Crises move people’s opinion like nothing else. Even people who find the aforementioned controversial statements abhorrent and disgraceful are willing to turn a blind eye to these aspects of the populist’s personality as long as he/she offers to put an end to the ongoing or impending crisis for good. President Duterte used the drug crisis in the Philippines while European leaders and President Trump used immigration crises, just as South American populists used economic ones. These problems are often blown out of proportion to mislead the masses of its true scale and impact and make it out into a crisis even if it’s not one. This is how Trump managed to secure funding for his border wall by declaring a national emergency with regard to immigration into the US. The reality couldn’t be far from it and several experts have time and again said that his wall is an impractical and ineffective solution to illegal immigration across the southern US border. Duterte used hard-line policies and gave unchecked powers to the military and police to deal with the drug cartels. Most of the victims of these unjudicial killings have been innocents with the crisis only escalating in recent years and no solution in sight. A populist’s solution to these crises is to introduce iron fist policies often without any kind of checks and balances. These solutions prove to be ineffective, doing more harm than good, victimising innocents and disproportionately targeting minorities.

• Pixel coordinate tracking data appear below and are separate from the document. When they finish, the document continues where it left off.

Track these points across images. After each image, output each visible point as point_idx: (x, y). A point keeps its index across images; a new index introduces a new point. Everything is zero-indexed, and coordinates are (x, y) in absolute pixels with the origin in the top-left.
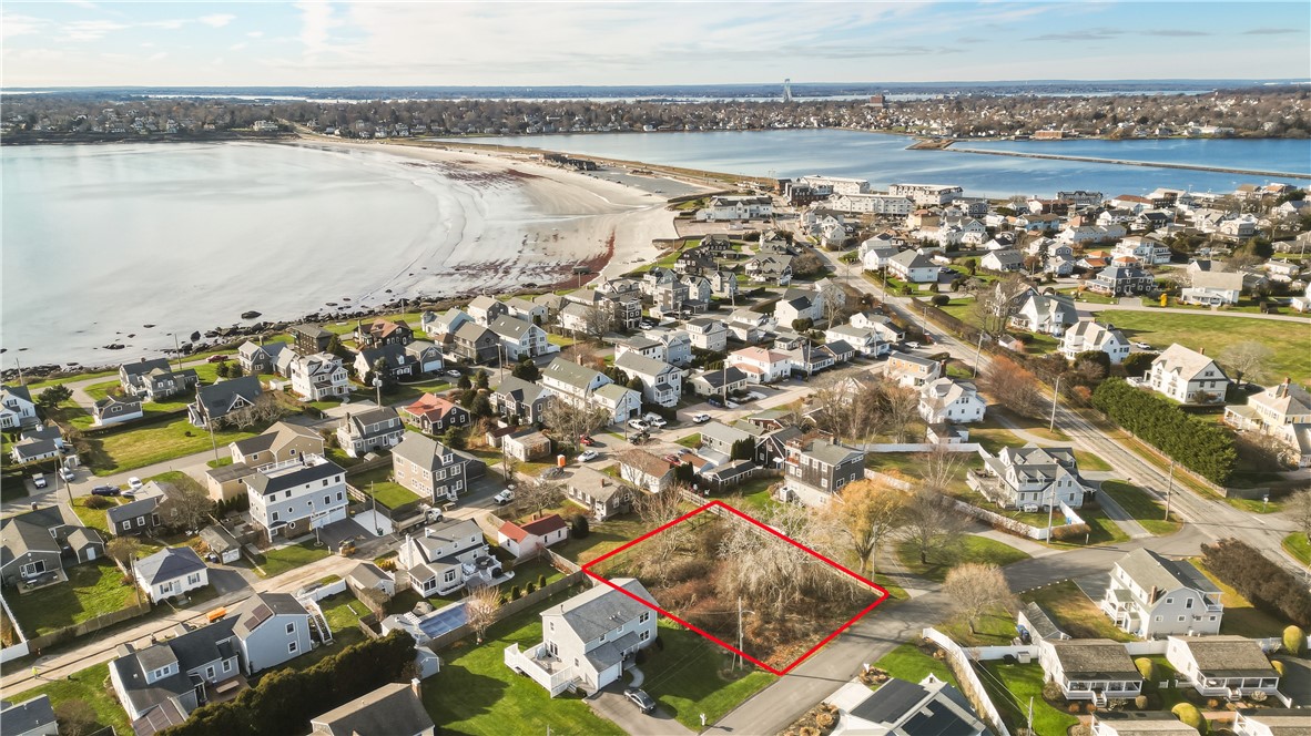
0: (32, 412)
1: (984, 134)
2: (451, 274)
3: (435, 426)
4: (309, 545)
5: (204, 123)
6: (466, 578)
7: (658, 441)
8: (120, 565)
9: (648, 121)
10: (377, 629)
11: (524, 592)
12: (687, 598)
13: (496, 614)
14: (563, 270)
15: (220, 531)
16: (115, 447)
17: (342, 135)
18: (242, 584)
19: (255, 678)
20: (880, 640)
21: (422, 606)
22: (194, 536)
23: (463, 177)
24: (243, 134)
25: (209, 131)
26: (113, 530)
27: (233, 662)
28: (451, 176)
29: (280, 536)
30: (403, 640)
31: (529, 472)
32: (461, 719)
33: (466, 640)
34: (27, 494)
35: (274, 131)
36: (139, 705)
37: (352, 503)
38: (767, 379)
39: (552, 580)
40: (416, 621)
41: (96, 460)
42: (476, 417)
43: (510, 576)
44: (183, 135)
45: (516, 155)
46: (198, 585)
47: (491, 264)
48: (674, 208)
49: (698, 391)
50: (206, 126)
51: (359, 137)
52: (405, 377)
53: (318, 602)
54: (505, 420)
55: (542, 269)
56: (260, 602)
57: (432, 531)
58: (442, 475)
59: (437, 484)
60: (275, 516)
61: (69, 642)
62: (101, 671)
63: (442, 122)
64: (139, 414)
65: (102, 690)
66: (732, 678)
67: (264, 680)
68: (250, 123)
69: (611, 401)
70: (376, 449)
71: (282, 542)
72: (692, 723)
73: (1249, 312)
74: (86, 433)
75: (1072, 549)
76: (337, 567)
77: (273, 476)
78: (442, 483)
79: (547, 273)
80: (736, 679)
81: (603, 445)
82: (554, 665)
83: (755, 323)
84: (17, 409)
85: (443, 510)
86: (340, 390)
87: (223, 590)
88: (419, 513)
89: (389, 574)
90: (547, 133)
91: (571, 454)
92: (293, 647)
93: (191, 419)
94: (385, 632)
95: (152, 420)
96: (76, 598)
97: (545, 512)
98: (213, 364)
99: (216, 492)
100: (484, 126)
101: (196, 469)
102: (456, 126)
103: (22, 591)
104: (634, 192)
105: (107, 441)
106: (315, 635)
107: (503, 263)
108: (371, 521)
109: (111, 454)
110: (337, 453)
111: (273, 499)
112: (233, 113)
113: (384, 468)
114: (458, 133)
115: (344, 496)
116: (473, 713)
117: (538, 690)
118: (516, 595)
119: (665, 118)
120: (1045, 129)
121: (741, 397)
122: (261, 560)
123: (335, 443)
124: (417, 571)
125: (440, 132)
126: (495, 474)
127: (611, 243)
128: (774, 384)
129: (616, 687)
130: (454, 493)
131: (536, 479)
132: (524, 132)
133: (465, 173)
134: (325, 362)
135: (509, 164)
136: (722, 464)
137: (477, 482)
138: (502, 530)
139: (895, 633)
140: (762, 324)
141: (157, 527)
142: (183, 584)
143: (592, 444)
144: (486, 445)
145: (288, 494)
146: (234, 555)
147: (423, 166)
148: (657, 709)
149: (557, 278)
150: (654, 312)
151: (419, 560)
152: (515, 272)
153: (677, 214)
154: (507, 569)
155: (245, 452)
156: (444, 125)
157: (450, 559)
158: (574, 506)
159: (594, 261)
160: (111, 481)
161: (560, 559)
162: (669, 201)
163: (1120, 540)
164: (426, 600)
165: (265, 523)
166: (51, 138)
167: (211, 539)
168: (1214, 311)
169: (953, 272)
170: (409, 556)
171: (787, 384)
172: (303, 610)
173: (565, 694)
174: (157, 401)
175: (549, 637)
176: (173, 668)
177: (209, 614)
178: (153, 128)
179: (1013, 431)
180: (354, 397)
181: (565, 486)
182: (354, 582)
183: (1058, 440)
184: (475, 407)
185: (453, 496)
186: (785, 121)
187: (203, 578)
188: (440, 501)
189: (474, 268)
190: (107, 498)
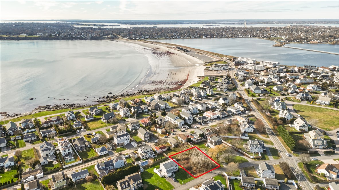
0: (74, 116)
1: (296, 41)
2: (151, 84)
3: (145, 125)
4: (123, 147)
5: (97, 35)
6: (149, 156)
7: (186, 132)
8: (94, 149)
9: (204, 35)
10: (134, 164)
11: (158, 160)
12: (185, 163)
13: (153, 163)
14: (176, 83)
15: (109, 144)
16: (90, 125)
17: (129, 39)
18: (113, 154)
19: (116, 169)
20: (215, 174)
21: (141, 160)
22: (104, 144)
23: (156, 53)
24: (106, 38)
25: (98, 37)
26: (92, 142)
27: (113, 167)
28: (154, 53)
29: (119, 146)
30: (138, 166)
31: (161, 136)
32: (146, 179)
33: (148, 167)
34: (76, 134)
35: (113, 37)
36: (100, 172)
37: (131, 140)
38: (212, 119)
39: (163, 158)
40: (140, 163)
41: (87, 128)
42: (153, 124)
43: (156, 156)
44: (93, 38)
45: (170, 46)
46: (106, 153)
47: (160, 81)
48: (205, 65)
49: (197, 121)
50: (98, 36)
51: (133, 39)
52: (140, 113)
53: (125, 158)
54: (158, 125)
55: (171, 83)
56: (117, 158)
57: (144, 147)
58: (146, 136)
59: (145, 138)
60: (118, 142)
61: (88, 161)
62: (93, 166)
63: (152, 35)
64: (93, 118)
65: (94, 169)
66: (189, 177)
67: (118, 170)
68: (108, 35)
69: (178, 122)
70: (135, 129)
71: (119, 147)
72: (181, 183)
73: (331, 107)
74: (84, 122)
75: (257, 161)
76: (128, 152)
77: (118, 135)
78: (146, 138)
79: (172, 84)
80: (190, 178)
81: (176, 132)
82: (161, 172)
83: (213, 104)
84: (72, 116)
85: (146, 143)
86: (128, 115)
87: (110, 154)
88: (142, 143)
89: (136, 154)
90: (178, 38)
91: (169, 133)
92: (121, 165)
93: (102, 120)
94: (135, 164)
95: (95, 120)
96: (87, 154)
97: (163, 145)
98: (104, 107)
99: (108, 136)
100: (163, 36)
101: (104, 131)
102: (156, 36)
103: (79, 152)
104: (196, 60)
105: (88, 123)
106: (125, 164)
107: (163, 81)
108: (134, 144)
109: (89, 127)
110: (128, 129)
111: (118, 139)
112: (104, 32)
113: (136, 134)
114: (156, 38)
115: (129, 139)
116: (148, 178)
117: (158, 176)
118: (157, 160)
119: (209, 34)
120: (314, 40)
121: (205, 123)
122: (116, 150)
123: (128, 127)
124: (141, 154)
125: (152, 38)
126: (155, 136)
127: (188, 76)
128: (213, 120)
129: (170, 177)
130: (148, 139)
131: (162, 138)
132: (172, 38)
133: (157, 52)
134: (126, 110)
135: (168, 49)
136: (197, 138)
137: (152, 138)
138: (156, 148)
139: (219, 173)
140: (215, 104)
141: (99, 142)
142: (104, 153)
143: (174, 131)
144: (154, 130)
145: (120, 138)
146: (111, 148)
147: (147, 49)
148: (176, 181)
149: (174, 86)
150: (193, 99)
151: (141, 152)
152: (165, 84)
153: (205, 67)
154: (156, 155)
155: (113, 129)
156: (153, 36)
157: (146, 153)
158: (169, 144)
159: (183, 81)
160: (90, 132)
161: (165, 154)
162: (205, 63)
163: (267, 160)
164: (142, 159)
165: (116, 143)
166: (64, 38)
167: (108, 145)
168: (322, 107)
169: (266, 90)
170: (140, 151)
171: (216, 120)
172: (123, 159)
173: (162, 177)
174: (96, 115)
175: (161, 168)
176: (104, 167)
177: (108, 159)
178: (86, 36)
179: (258, 135)
180: (131, 117)
181: (167, 140)
182: (131, 155)
183: (267, 138)
184: (153, 122)
185: (148, 140)
186: (241, 35)
187: (107, 152)
188: (145, 141)
189: (156, 82)
190: (90, 136)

Another feature common to the rise of populists is that they often ride in on a wave of anti-incumbency. All these countries have an acute lack of legitimate opposition. There’s no other leader who could match up to the charisma and connect to the people that populists seem to have. It becomes personality politics with no alternative in sight.

Populists push back against liberal forms of democracy with a majoritarian, winner-takes-all interpretation that sets back pluralism and minority rights. They stand out by insisting that they alone represent the will of the people, dismissing any criticism of themselves as an attack on the people, and therefore illegitimate. Populists in power work against democratic checks and balances, particularly the courts, media and other neutral institutions, that are designed to limit what governments can do. They show an affinity for authoritarian and dictatorial ideals.
In an increasingly hostile economic landscape with the emergence of large multinational corporations and new technology, millions are being put out of work. The rich are getting richer and the poor, poorer still. Crime rates are on the rise owing to high unemployment and several other socio-economic factors. Economies are plummeting. It is not surprising, hence, that people are turning to someone who promises to be different from what they have known in the way of governance. Someone who appears to be from among them, who’ll ensure that they are not left behind any more.

It is imperative that the powers of these leaders are kept in check and that they deliver on their promises using well planned, effective, non-violent and non-coercive policies, keeping in mind the welfare and rights of minorities, as well. Otherwise, they will simply continue to exploit people’s vulnerabilities to capture power, while offering no real solutions to their problems.